Une valeur, tout particulièrement, nous semble avoir été offerte au monde par l’exemple africain : c’est la fraternité. Stéphane Hessel, qui a participé à la rédaction de la Déclaration Universelle des Droits de l’Homme, a exprimé ainsi cette idée dans son intervention :

« Fraternité. Ce mot, pour quiconque a eu le privilège, comme je l’ai eu à de nombreuses reprises, de voyager et d’être accueilli et de vivre en Afrique, nous sentons que les Africains le portent avec une intelligence et une force dont nous devrions prendre exemple ».

L’Afrique, par là, est terre de valeurs pour l’humanité entière.
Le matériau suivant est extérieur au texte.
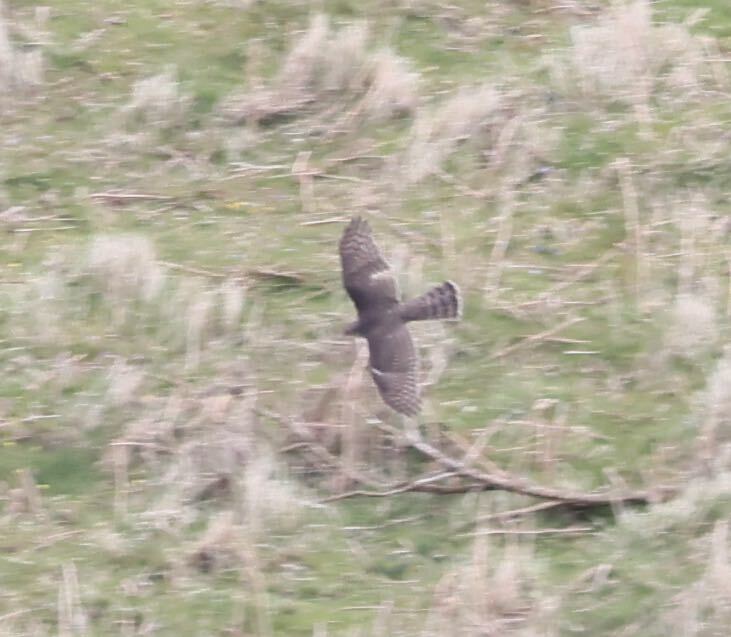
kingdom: Animalia
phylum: Chordata
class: Aves
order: Accipitriformes
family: Accipitridae
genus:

Cet universalisme des valeurs est d’autant plus nécessaire que l’Afrique et l’Europe ont à relever ensemble des défis communs majeurs : la lutte contre la pauvreté et les épidémies, qui touchent durement l’Afrique, mais aussi le réchauffement climatique, les inégalités ou la protection de la biodiversité.

C'est encore sur cet universalité des principes, plus encore que des valeurs, que Souleymane Bachir Diagne a insisté dans son intervention, dans un propos prémonitoire des mouvements révolutionnaires observés ces derniers mois sur le pourtour méditerranéen, en rappelant que la démocratie était une aspiration universelle, et que c'est une grave erreur de croire qu'au nom de supposées différences culturelles, on pourrait s'accommoder, en Europe, de dictatures en Afrique.